Menurut Chua (1986), pendekatan alternatif ini berasal dari filsuf Jerman yang
menitikberatkan pada peranan bahasa, interprestasi, dan pemahaman dalam ilmu sosial. Ilmu
interpretasi tidak berusaha mengendalikan fenomena empiris; hal tersebut tidak memiliki teknis
aplikasi . Sebaliknya, tujuan ilmuwan interpretif adalah untuk memperkaya pemahaman orang tentang
arti tindakan mereka, sehingga meningkatkan komunikasi dan pengaruh timbal balik. Dengan
menunjukkan apa yang orang lakukan, hal itu memungkinkan kita untuk memahami bahasa dan
bentuk kehidupan yang baru.

Beberapa peneliti telah mencoba untuk mempelajari akuntansi dalam tindakan dan untuk
menyelidiki perannya sebagai mediator simbolis (Hopwood, 1983,1985, akan terbit; Tomkins dan
Grove, 1983; Colville, 1981; Gambling, 1977). Konsekuensi mengadopsi perspektif interpretif,
dengan penekanannya pada pemahaman, dapat disorot dengan membandingkan dua bagian pekerjaan
pada sistem kontrol anggaran: Demski dan Feltham (1978) dan Boland dan Pondy (1983). Yang
pertama dilakukan dengan asumsi arus utama dan yang kedua mencerminkan masalah interpretif.
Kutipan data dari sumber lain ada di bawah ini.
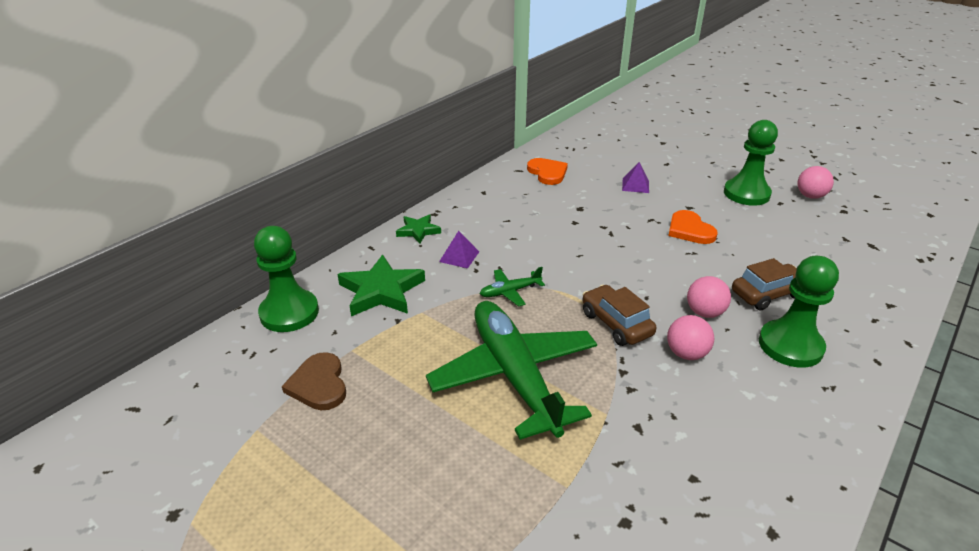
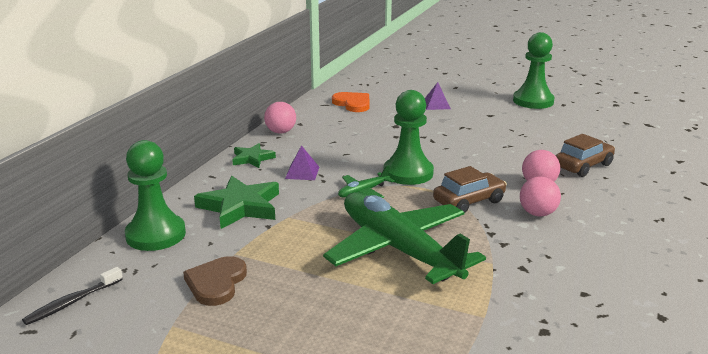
camera: 15 degrees left, 10 degrees down
(183, 381) = (72, 302): none -> black toothbrush
(319, 384) = (216, 283): brown heart -> brown heart turned 45 degrees clockwise
(616, 324) = (469, 201): brown car -> brown car turned 105 degrees clockwise
(690, 230) = (498, 130): orange heart -> none
(790, 346) = (617, 197): green pawn -> green pawn (408, 173)
(810, 196) = (585, 97): pink ball -> pink ball (280, 132)

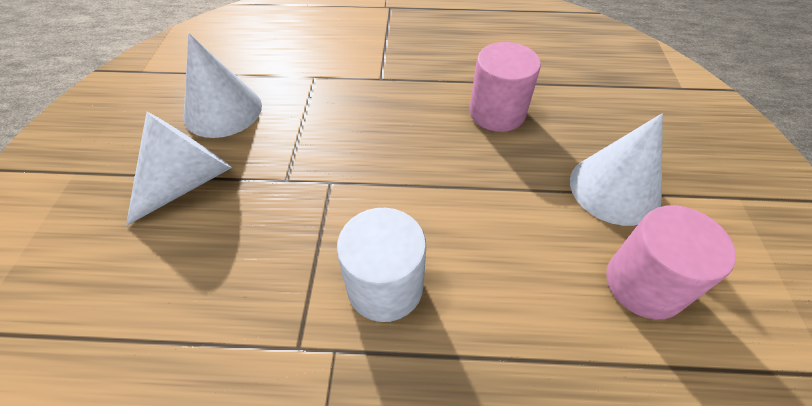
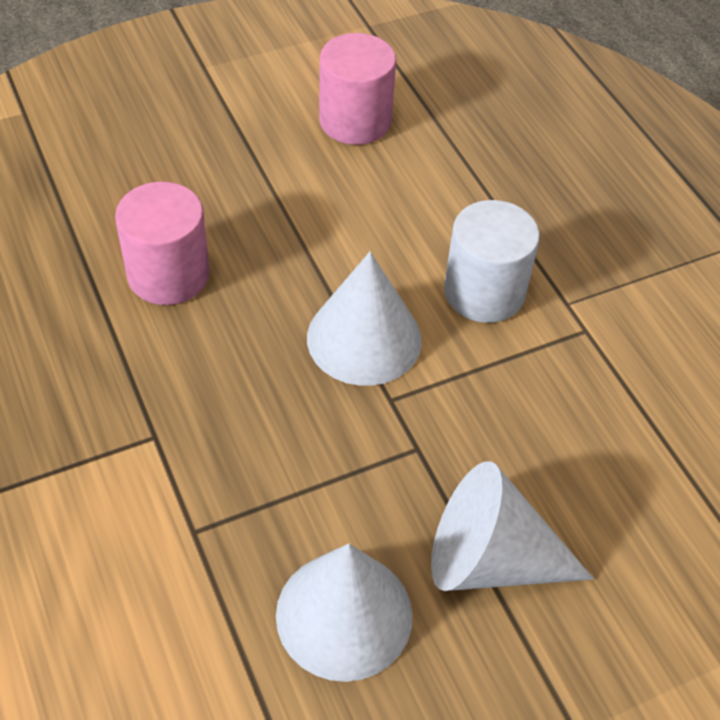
camera: 120 degrees left, 0 degrees up
(614, 189) = (246, 151): white cone -> white cone (364, 338)

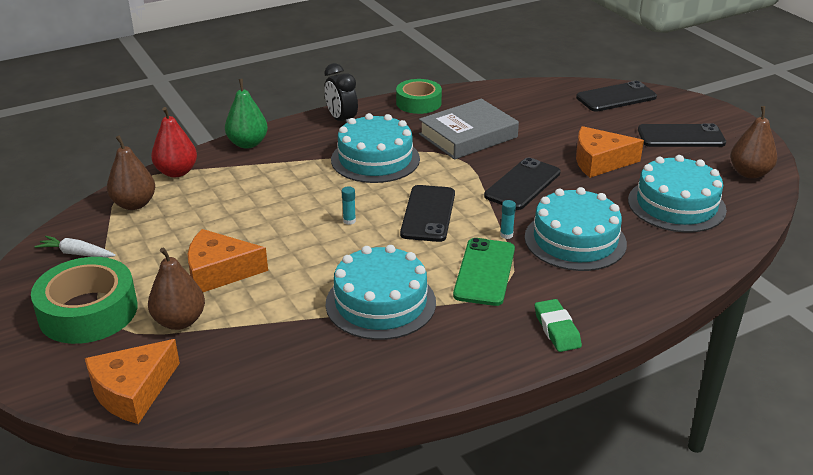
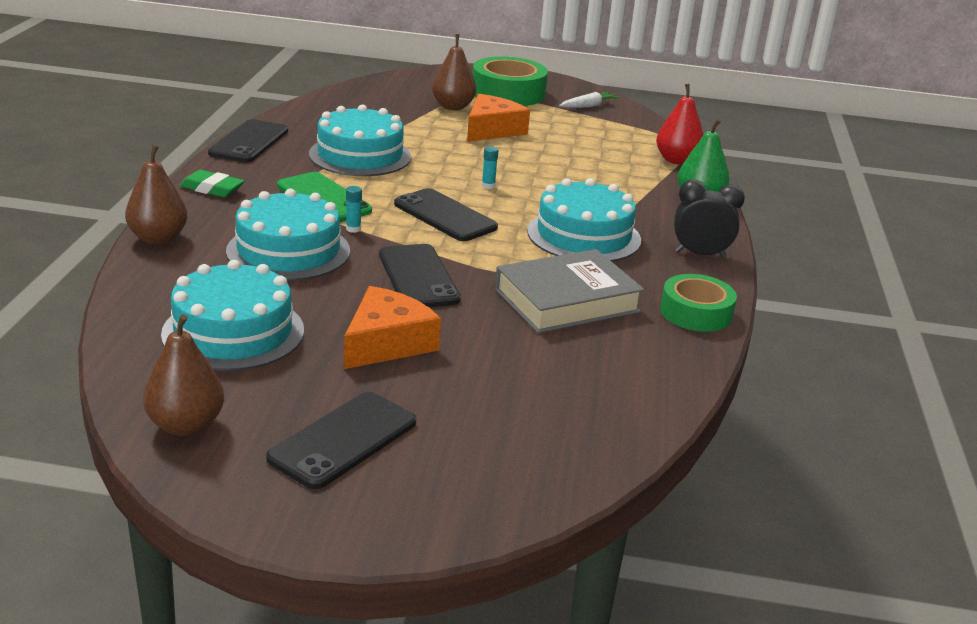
camera: 125 degrees right, 5 degrees down
(133, 391) = (406, 83): orange cheese -> none
(134, 204) = (638, 135): brown pear -> brown pear (158, 238)
(468, 136) = (566, 300): grey book -> grey book turned 60 degrees clockwise
(616, 97) = (527, 466): black phone -> black phone (249, 142)

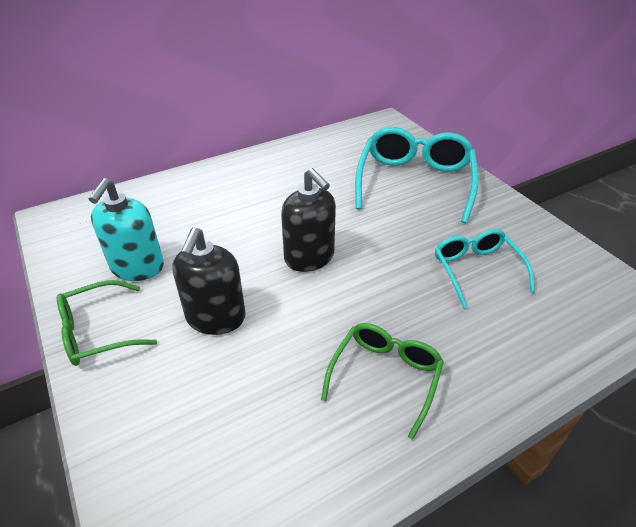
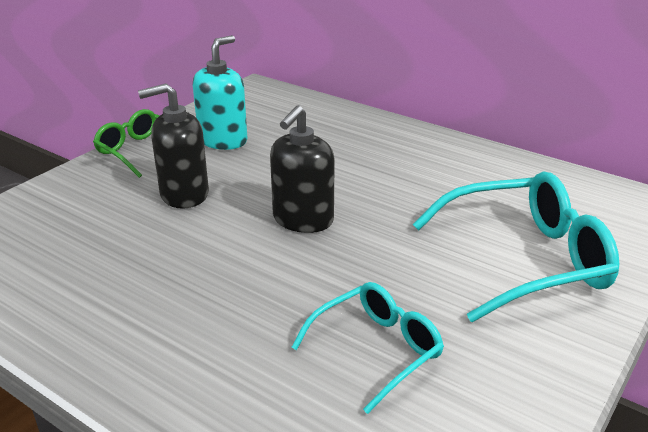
camera: 65 degrees right, 10 degrees down
(137, 267) = (223, 140): turquoise soap dispenser -> turquoise soap dispenser turned 135 degrees clockwise
(385, 376) = (155, 310): green glasses -> none

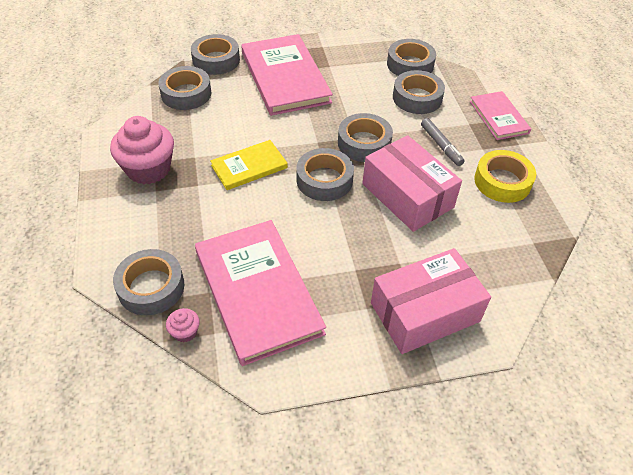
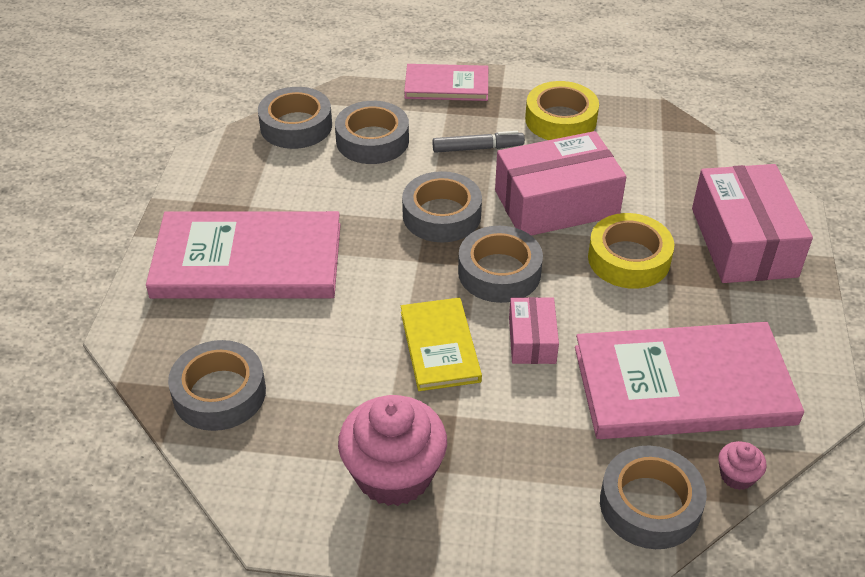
camera: 70 degrees left, 5 degrees down
(216, 60) = (147, 336): grey tape -> none
(270, 207) = (532, 340): none -> pink box
(370, 244) = (628, 259): none -> yellow tape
Interpretive kerja bagaimanapun, juga memiliki kelemahan. Ada tiga kritik utama dari
pendekatan (Habermas, 1978; Bernstein, 1976; dan Fay, 1975). Pertama, telah berpendapat bahwa
menggunakan tingkat perjanjian aktor sebagai standar untuk menilai kecukupan penjelasan sangat
lemah. Bagaimana seseorang mendamaikan perbedaan mendasar antara peneliti dan para aktor? Juga,
bagaimana seseorang memilih antara penjelasan alternatif, seperti yang dari Marxis dan non-Marxis?
Belum masalah ini belum diselesaikan. Kedua, perspektif kekurangan dimensi evaluatif. Habermas
(1978), khususnya, berpendapat bahwa peneliti interpretif tidak dapat mengevaluasi secara kritis
bentuk-bentuk kehidupan yang ia / dia mengamati dan karena itu tidak dapat menganalisis bentuk
'kesadaran palsudan dominasi yang mencegah pelaku dari mengetahui kepentingan mereka yang
sebenarnya . Ketiga, peneliti interpretif dimulai dengan asumsi tatanan sosial dan konflik yang
terkandung melalui skema interpretatif umum. Mengingat ini dan fokus pada interaksi mikro-sosial,
ada kecenderungan untuk konflik besar mengabaikan kepentingan antara kelas-kelas dalam
masyarakat.

Dalam bukunya creswell (2007) menjelaskan penelitian kualitatif yang dimana merupakan
metode-metode untuk mengeksplorasi dan memahami makna yang oleh sejumlah individu atau
sekelompok orang dianggap berasal dari msalah social atau kemanusiaan. Proses peneitian kualitatif
ini melibatkan upaya-upaya penting, seperti mengajukan pertanyaan pertanyaan dan prosedur-
prosedur pengumpulan data yang spesifik dari para partisipan, menganalisis secara induktif mulai dari
tema tema yang kusus ke tema tema yang umum, dan menafsirkan makna data. Laporan akhir
untuk penelitan ini memiliki struktur atau kerangka yang fleksibel. Siapapun yang terlibat dalam
bentuk penelitian ini harus menerapkan cara pandang penelitian yang bergaya induktif, berfokus
terhadap makna individual, dan menerjemahkan kompleksitas suatu persoalan.

Ada dua titik tekan dalam defenisi yang telah dijelaskan yaitu bahwa suatu pendekatan
penelitian selalu melibatkan asumsi-asumsi filosofis dan metode-metode atau prosedur yang berbeda.
Rancangan peelitian melibatkan relasi antara asumsi asumsi filosofis, strategi-strategi penlitia dan
metode tertentu. Kerangka kerja yang diunakan untuk menjelaskan pertemua antara tiga komponen,
yaitu: (1) asumsi asumsi pendangan dunia (wordview) filosofis yang mereka bawa ke dalam
penelitiannya, (2) strategi penelitian yang berhubungan dengan asumsi-asumsi tersebut, (3) metode-
metode atau prosedur spesifik yang dapat meerjemahkan strategi tersebut ke dalam praktek nyata.